Этим оканчивался рассказ дяди.
– Скажите же, дядюшка, – заметил я, – что тут общего между этим рассказом и нашими приключениями в доме купца, вашего знакомого?
– Кажется, очень ясно, – отвечал дядя, улыбаясь, – пепелище было куплено покойным князем; на нем он выстроил дом, который теперь достался купцу.
– Ну, что же?
– Все не понимаешь! На том самом месте, где была лаборатория алхимика, находится чудная зала, в которой мы были.
– Так вы предполагаете, дядюшка, что эти крики…
– Я ничего не предполагаю… а понимаю очень ясно, чего и тебе желаю.
– Но послушайте, дядюшка, неужели в самом деле вы верите, что Саламандра сожгла вашего финляндца?
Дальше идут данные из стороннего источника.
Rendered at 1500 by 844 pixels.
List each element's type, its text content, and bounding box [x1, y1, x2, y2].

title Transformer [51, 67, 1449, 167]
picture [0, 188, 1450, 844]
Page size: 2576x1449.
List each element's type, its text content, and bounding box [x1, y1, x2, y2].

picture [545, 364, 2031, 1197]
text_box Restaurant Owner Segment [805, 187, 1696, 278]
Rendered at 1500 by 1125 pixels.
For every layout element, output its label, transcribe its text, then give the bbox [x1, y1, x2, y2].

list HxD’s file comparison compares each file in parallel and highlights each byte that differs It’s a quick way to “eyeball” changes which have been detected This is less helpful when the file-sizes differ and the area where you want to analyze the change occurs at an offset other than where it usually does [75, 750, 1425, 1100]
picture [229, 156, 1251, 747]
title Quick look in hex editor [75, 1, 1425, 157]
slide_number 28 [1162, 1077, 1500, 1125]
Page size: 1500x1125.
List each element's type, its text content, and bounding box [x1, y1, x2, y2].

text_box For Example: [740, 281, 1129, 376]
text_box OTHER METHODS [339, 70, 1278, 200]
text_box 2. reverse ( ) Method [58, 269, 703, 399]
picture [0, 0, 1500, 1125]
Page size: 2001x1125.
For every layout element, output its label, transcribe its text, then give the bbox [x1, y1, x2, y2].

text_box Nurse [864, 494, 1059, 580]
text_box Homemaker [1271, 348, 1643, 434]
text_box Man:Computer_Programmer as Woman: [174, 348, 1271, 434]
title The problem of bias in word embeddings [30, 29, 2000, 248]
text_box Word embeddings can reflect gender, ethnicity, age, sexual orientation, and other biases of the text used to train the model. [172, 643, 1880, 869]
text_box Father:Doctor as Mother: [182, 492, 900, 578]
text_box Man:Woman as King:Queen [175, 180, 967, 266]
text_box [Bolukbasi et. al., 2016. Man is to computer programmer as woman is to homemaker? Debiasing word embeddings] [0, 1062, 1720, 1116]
– Иные, пожалуй, говорят, что г. Якко просто делал фальшивую монету, а потом, чтоб все прикрыть, сжег дом и убежал вместе с своею помощницею чухонкою: так в Москве полагали многие; другие говорили, что он был сумасшедший; третьи, что он притворялся сумасшедшим… Из всех этих мнений можешь выбирать любое…
Признаюсь, я до сих пор убежден, что все это выдумка, что дяде хотелось пошутить надо мною, и все эти крики, тени не иное что, как фантасмагория. Надеюсь, что всякий благоразумный читатель в этом согласится со мною.